Sep 282018
 


A bien écouter ce que déclare le Seigneur, il est étonnant que nous ne trouvions pas parmi nous plus de manchots, d’estropiés et de borgnes. Car enfin, il n’est point douteux que nous ayons tous été une fois ou l’autre entraînés à pécher par notre œil, notre main ou notre pied. Est-ce donc que nous n’avons pas le courage d’agir conformément à ce qu’Il nous demande ? N’est-ce pas plutôt que nous ne l’écoutons pas vraiment et que nous pensons que, comme tout ce qui a rapport avec la morale évangélique, Jésus hypertrophie les problèmes comme le faisaient tous les conteurs de son temps afin de nous bien faire comprendre son message. Car au fond, pensons-nous, Il ne nous demande pas un tel sacrifice, tout comme Il n’exige rien de ce que nous serions incapables de faire ? Enfin espérons…

Il est évident, même si parfois certains ont pu prendre au pied de la lettre son discours, que notre Seigneur ne nous demande pas de nous automutiler. Cela serait du masochisme et cela serait surtout à l’opposé de ce qu’il convient de faire. Dieu ne veut pas la mort du pécheur, pas plus sa mutilation, il souhaite simplement qu’il se convertisse. Et la conversion nécessite que l’on prenne les moyens pour y parvenir. Il est vrai que nous pouvons pécher de multiples manières, mais, en connaissant chacune des faiblesses de notre personnalité, nous découvrirons alors que certaines apparaissent comme dominantes. L’un pèchera plus facilement par son langage, un autre aura tendance à toujours regarder avec envie ce qu’il ne lui appartient pas ; ou s’emportera facilement devant une situation difficile. Nous avons tous en nous des tendances dominantes et il faut donc en faire le tour afin de mieux se connaître.

Dans un deuxième temps il s’agit ensuite d’éviter ce que les théologiens de la morale appellent les occasions de pécher. A celui qui ne peut s’empêcher de manger des éclairs au chocolat, il faut lui conseiller de choisir son itinéraire de telle sorte qu’il ne soit jamais amené à passer devant une boulangerie. A celui qui ne peut se retenir de regarder la télévision, il faut lui conseiller de ne pas mettre de téléviseur chez soi. Aux fiancés qui souhaitent vivre chastement leurs fiançailles en vue d’établir un mariage solide et durable, il faut leur conseiller de ne jamais se retrouver seuls la nuit dans une même chambre. Car « Qui aime le danger y tombera » dit l’Ecclésiastique.
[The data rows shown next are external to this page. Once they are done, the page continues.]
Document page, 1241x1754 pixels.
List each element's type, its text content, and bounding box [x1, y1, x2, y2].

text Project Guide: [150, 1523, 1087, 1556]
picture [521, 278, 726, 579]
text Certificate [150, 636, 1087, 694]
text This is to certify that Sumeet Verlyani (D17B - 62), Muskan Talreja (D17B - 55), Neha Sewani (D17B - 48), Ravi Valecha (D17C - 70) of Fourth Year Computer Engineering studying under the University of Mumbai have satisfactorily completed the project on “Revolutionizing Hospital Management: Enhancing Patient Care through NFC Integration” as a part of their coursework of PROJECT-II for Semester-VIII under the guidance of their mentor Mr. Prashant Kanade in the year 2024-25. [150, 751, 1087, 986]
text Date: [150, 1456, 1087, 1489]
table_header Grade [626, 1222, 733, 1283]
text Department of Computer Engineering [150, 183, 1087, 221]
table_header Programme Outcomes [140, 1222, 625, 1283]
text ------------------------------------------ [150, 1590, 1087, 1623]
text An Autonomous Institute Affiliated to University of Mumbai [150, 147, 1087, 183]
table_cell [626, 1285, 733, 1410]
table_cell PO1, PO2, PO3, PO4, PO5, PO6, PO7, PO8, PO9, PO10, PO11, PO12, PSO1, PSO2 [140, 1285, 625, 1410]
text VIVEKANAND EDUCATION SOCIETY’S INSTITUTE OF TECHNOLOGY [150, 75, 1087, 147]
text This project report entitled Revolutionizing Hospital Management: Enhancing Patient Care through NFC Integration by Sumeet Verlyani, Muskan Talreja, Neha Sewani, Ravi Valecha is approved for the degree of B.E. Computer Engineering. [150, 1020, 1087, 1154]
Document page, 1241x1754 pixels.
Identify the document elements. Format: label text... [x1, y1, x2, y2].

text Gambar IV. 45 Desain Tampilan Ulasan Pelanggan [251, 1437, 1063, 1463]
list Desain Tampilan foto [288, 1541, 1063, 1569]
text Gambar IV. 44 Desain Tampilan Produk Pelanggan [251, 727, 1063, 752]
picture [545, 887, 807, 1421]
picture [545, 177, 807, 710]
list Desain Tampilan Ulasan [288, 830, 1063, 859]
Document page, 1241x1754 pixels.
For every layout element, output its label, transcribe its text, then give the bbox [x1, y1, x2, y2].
Et quand donc il s’agit de lectures, de visites, de rencontres, de films auxquels on peut se soustraire sans inconvénients notables, il n’y a pas lieu d’hésiter. Au lieu de les rechercher, on les fuit comme on fuit un serpent venimeux.
Mais il y a des occasions qu’on ne peut éviter, ce sont celles qu’on rencontre chaque jour, en soi et en dehors de soi. Ces dernières ne peuvent être vaincues que par ce qu’on appelle la mortification et la prière.